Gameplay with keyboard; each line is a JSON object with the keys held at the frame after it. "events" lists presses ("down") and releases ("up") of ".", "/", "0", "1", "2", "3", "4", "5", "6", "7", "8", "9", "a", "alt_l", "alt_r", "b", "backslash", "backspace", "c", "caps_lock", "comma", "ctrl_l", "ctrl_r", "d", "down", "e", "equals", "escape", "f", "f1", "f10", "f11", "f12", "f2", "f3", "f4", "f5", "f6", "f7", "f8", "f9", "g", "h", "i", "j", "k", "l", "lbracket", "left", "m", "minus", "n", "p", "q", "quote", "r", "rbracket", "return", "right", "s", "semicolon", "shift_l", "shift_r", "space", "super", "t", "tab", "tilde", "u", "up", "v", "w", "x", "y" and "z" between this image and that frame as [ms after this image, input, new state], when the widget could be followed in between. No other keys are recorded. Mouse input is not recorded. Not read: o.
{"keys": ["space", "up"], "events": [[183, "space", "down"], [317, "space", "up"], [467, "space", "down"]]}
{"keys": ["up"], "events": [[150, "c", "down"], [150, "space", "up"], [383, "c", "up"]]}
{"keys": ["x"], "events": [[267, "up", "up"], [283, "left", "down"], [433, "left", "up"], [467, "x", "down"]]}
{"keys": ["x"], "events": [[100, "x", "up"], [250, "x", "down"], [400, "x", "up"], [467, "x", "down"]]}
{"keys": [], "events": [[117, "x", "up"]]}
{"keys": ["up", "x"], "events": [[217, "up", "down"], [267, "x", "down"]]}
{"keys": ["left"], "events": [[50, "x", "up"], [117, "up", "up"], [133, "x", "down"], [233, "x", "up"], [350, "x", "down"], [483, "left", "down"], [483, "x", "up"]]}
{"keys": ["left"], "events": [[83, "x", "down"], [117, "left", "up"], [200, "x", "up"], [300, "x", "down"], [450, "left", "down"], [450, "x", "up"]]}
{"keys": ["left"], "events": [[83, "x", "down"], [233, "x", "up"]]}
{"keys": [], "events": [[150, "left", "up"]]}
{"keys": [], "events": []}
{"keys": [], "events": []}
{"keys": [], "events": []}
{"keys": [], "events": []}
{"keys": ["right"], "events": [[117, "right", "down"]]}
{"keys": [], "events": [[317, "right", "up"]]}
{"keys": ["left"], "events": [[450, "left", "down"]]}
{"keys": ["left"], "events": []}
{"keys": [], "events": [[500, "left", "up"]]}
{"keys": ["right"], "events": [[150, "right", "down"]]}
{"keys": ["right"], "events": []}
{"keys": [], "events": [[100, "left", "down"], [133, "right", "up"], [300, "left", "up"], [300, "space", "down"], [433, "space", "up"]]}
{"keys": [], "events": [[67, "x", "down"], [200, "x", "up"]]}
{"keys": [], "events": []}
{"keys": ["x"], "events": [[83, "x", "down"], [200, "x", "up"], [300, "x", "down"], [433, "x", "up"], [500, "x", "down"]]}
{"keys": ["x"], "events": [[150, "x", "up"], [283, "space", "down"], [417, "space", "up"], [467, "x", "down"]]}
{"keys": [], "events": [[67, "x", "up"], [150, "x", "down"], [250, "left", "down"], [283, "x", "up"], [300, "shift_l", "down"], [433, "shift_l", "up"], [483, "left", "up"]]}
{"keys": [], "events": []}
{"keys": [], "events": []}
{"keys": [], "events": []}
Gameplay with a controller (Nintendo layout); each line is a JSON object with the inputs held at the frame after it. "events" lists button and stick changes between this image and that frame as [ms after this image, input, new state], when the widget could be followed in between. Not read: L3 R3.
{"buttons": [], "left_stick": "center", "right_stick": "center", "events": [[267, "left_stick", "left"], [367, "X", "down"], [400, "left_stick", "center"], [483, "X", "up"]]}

● What to do
Transcribe every line of the records, keeping each one exact.

● Response box
Gameplay with keyboard; each line is a JSON object with the keys held at the frame after it. "events" lists presses ("down") and releases ("up") of ".", "/", "0", "1", "2", "3", "4", "5", "6", "7", "8", "9", "a", "alt_l", "alt_r", "b", "backslash", "backspace", "c", "caps_lock", "comma", "ctrl_l", "ctrl_r", "d", "down", "e", "equals", "escape", "f", "f1", "f10", "f11", "f12", "f2", "f3", "f4", "f5", "f6", "f7", "f8", "f9", "g", "h", "i", "j", "k", "l", "lbracket", "left", "m", "minus", "n", "p", "q", "quote", "r", "rbracket", "return", "right", "s", "semicolon", "shift_l", "shift_r", "space", "super", "t", "tab", "tilde", "u", "up", "v", "w", "x", "y" and "z" between this image and that frame as [ms after this image, input, new state], when the widget could be followed in between. No other keys are recorded. Mouse input is not recorded. Not read: o.
{"keys": ["space", "up"], "events": [[183, "space", "down"], [317, "space", "up"], [467, "space", "down"]]}
{"keys": ["up"], "events": [[150, "c", "down"], [150, "space", "up"], [383, "c", "up"]]}
{"keys": ["x"], "events": [[267, "up", "up"], [283, "left", "down"], [433, "left", "up"], [467, "x", "down"]]}
{"keys": ["x"], "events": [[100, "x", "up"], [250, "x", "down"], [400, "x", "up"], [467, "x", "down"]]}
{"keys": [], "events": [[117, "x", "up"]]}
{"keys": ["up", "x"], "events": [[217, "up", "down"], [267, "x", "down"]]}
{"keys": ["left"], "events": [[50, "x", "up"], [117, "up", "up"], [133, "x", "down"], [233, "x", "up"], [350, "x", "down"], [483, "left", "down"], [483, "x", "up"]]}
{"keys": ["left"], "events": [[83, "x", "down"], [117, "left", "up"], [200, "x", "up"], [300, "x", "down"], [450, "left", "down"], [450, "x", "up"]]}
{"keys": ["left"], "events": [[83, "x", "down"], [233, "x", "up"]]}
{"keys": [], "events": [[150, "left", "up"]]}
{"keys": [], "events": []}
{"keys": [], "events": []}
{"keys": [], "events": []}
{"keys": [], "events": []}
{"keys": ["right"], "events": [[117, "right", "down"]]}
{"keys": [], "events": [[317, "right", "up"]]}
{"keys": ["left"], "events": [[450, "left", "down"]]}
{"keys": ["left"], "events": []}
{"keys": [], "events": [[500, "left", "up"]]}
{"keys": ["right"], "events": [[150, "right", "down"]]}
{"keys": ["right"], "events": []}
{"keys": [], "events": [[100, "left", "down"], [133, "right", "up"], [300, "left", "up"], [300, "space", "down"], [433, "space", "up"]]}
{"keys": [], "events": [[67, "x", "down"], [200, "x", "up"]]}
{"keys": [], "events": []}
{"keys": ["x"], "events": [[83, "x", "down"], [200, "x", "up"], [300, "x", "down"], [433, "x", "up"], [500, "x", "down"]]}
{"keys": ["x"], "events": [[150, "x", "up"], [283, "space", "down"], [417, "space", "up"], [467, "x", "down"]]}
{"keys": [], "events": [[67, "x", "up"], [150, "x", "down"], [250, "left", "down"], [283, "x", "up"], [300, "shift_l", "down"], [433, "shift_l", "up"], [483, "left", "up"]]}
{"keys": [], "events": []}
{"keys": [], "events": []}
{"keys": [], "events": []}
Gameplay with a controller (Nintendo layout); each line is a JSON object with the inputs held at the frame after it. "events" lists button and stick changes between this image and that frame as [ms after this image, input, new state], when the widget could be followed in between. Not read: L3 R3.
{"buttons": [], "left_stick": "center", "right_stick": "center", "events": [[267, "left_stick", "left"], [367, "X", "down"], [400, "left_stick", "center"], [483, "X", "up"]]}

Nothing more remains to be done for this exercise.